[Document excerpt]
◆ ◆ ◆ ◆
Smoking is bad for your health. We’ve known that for decades. Now, the focus is turning more towards “how bad is it”  and “when is it the worst,” either so smokers who can’t give it up can smoke “safely,” or just because we’re curious. According to a new study in CANCER, the journal for the American Cancer Society, the answers to those questions, respectively, are : “It’s really bad” and “it’s even worse first thing in the morning.”
Now, if you talk to a smoker, they’ll probably tell you cigarettes are the best in the morning, and at lunch, and right before bed, and after a few drinks, but the study shows that compared to smokers who wait an hour before pulling out the pack, smokers who light up within 31-60 minutes after waking up are 1.31 times more likely to develop lung cancer, and smokers who smoke a bogey in the first 30 minutes are 1.79 times as likely.
The study suggests that “[i]t may be a combination of genetic and personal factors that cause a higher dependence to nicotine.” That statement lays bare what might be the underlying logic of this discovery. After giving some thought to our good friend post hoc ergo propter hoc, it makes sense to think that maybe it’s not the act of smoking in the morning that raises risk, but rather the fact that people who are likely to smoke early in the morning probably have a more intense nicotine dependence and just smoke a lot more often. Still, I suppose if you are going to sit down and smoke 7 cigarettes at once, you might as well wait until you’ve been awake for at least an hour, and are near a bathroom. Can’t hurt anymore than doing it in the first place.
◆ ◆ ◆ ◆
[Given information]

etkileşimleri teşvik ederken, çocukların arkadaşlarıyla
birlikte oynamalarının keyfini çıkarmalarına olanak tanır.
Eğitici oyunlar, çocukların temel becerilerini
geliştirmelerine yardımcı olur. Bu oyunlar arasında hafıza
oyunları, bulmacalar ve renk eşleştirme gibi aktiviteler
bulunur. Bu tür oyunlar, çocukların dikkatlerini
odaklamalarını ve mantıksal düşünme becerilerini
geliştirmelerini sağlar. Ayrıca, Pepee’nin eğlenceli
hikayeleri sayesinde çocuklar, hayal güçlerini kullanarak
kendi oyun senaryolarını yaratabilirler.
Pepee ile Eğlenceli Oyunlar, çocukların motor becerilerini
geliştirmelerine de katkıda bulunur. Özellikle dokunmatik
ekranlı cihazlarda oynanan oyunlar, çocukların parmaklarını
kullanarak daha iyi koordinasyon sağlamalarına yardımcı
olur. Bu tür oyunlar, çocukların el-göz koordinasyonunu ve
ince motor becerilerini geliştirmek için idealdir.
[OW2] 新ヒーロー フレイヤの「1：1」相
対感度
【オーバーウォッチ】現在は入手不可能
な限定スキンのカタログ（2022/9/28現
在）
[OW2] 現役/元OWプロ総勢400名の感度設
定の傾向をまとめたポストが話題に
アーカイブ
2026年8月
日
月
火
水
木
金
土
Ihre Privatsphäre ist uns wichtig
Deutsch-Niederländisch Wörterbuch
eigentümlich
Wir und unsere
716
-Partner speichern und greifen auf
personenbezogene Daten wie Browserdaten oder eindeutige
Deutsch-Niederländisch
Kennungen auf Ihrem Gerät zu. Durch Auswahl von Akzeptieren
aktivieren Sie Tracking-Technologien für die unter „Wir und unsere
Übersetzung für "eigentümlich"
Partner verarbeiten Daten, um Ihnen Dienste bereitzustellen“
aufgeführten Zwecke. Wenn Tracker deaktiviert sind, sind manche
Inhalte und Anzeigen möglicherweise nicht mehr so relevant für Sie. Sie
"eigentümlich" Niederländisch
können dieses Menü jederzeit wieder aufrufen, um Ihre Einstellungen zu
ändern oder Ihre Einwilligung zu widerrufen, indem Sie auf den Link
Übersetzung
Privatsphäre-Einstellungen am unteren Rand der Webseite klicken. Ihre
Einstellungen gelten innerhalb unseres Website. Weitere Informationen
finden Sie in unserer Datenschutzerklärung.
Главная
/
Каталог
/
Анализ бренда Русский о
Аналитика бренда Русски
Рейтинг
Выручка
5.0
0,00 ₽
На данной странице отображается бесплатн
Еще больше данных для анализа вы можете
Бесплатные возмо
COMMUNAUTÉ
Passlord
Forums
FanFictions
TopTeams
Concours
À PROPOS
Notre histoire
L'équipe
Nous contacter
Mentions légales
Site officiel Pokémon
◆ ◆ ◆ ◆
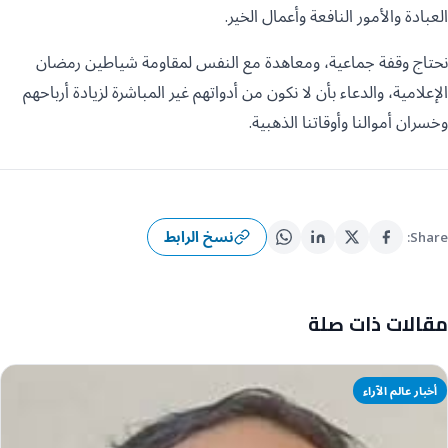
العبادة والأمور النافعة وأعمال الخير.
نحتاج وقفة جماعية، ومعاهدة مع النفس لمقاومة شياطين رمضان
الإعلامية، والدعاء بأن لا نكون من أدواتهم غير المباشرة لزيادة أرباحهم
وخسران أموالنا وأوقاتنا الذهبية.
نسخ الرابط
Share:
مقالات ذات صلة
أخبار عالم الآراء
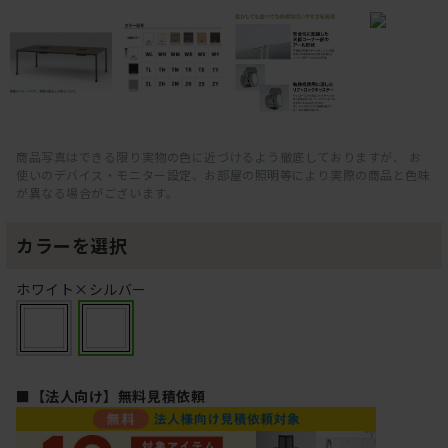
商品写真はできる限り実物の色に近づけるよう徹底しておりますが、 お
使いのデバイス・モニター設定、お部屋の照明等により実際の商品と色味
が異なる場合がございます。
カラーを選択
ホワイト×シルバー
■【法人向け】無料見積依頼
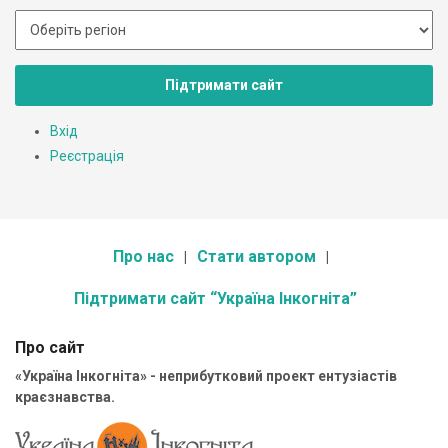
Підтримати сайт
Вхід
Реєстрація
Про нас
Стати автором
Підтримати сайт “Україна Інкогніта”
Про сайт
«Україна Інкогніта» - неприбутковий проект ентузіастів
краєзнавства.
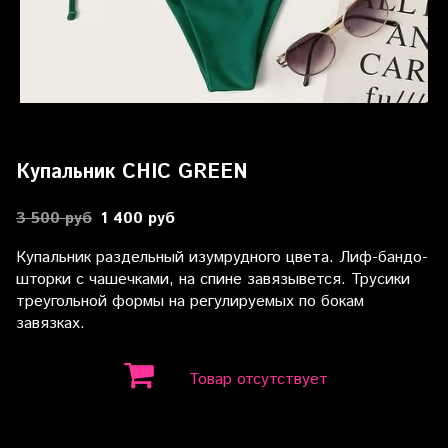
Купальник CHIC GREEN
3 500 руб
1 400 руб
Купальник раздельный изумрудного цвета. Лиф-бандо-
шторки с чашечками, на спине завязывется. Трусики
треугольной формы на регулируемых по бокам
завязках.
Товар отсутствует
◆ ◆ ◆ ◆
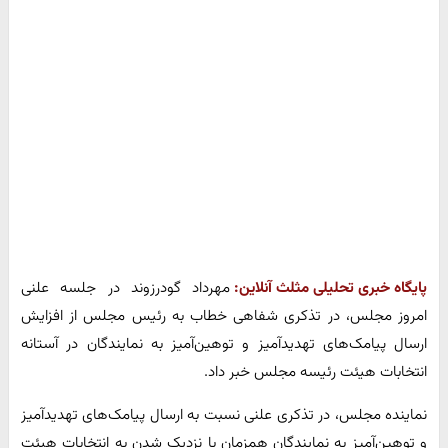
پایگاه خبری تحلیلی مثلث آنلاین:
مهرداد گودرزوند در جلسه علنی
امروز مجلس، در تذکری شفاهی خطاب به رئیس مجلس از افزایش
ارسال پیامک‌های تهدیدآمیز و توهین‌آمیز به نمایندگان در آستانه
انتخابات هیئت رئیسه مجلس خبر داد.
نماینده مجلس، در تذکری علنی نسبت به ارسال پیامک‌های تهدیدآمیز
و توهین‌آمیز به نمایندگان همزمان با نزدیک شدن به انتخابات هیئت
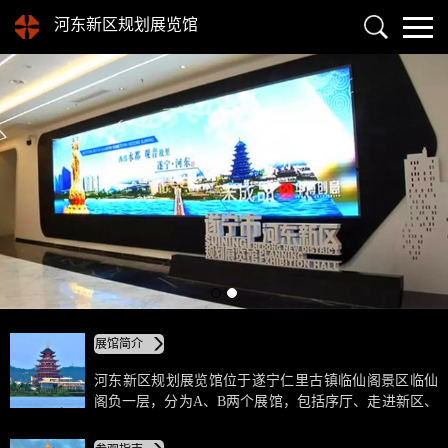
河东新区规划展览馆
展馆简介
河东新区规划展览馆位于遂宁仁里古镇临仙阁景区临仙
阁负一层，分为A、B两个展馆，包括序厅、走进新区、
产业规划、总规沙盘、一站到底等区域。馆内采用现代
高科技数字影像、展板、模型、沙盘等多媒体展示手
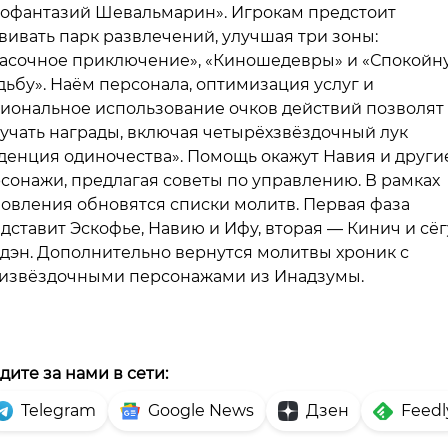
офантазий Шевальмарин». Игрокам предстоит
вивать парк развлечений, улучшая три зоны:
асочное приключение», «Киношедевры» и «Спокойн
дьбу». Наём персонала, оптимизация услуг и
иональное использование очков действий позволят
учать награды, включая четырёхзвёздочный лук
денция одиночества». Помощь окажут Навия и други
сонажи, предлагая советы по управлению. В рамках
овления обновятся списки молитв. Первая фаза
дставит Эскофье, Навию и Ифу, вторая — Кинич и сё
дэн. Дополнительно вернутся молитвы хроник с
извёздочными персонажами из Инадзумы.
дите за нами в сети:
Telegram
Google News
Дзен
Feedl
◆ ◆ ◆ ◆
[Work instruction]
Print the entire article on morning smoking and lung cancer risk word for word, with no changes.

[Output for this task]
Smoking is bad for your health. We’ve known that for decades. Now, the focus is turning more towards “how bad is it”  and “when is it the worst,” either so smokers who can’t give it up can smoke “safely,” or just because we’re curious. According to a new study in CANCER, the journal for the American Cancer Society, the answers to those questions, respectively, are : “It’s really bad” and “it’s even worse first thing in the morning.”
Now, if you talk to a smoker, they’ll probably tell you cigarettes are the best in the morning, and at lunch, and right before bed, and after a few drinks, but the study shows that compared to smokers who wait an hour before pulling out the pack, smokers who light up within 31-60 minutes after waking up are 1.31 times more likely to develop lung cancer, and smokers who smoke a bogey in the first 30 minutes are 1.79 times as likely.
The study suggests that “[i]t may be a combination of genetic and personal factors that cause a higher dependence to nicotine.” That statement lays bare what might be the underlying logic of this discovery. After giving some thought to our good friend post hoc ergo propter hoc, it makes sense to think that maybe it’s not the act of smoking in the morning that raises risk, but rather the fact that people who are likely to smoke early in the morning probably have a more intense nicotine dependence and just smoke a lot more often. Still, I suppose if you are going to sit down and smoke 7 cigarettes at once, you might as well wait until you’ve been awake for at least an hour, and are near a bathroom. Can’t hurt anymore than doing it in the first place.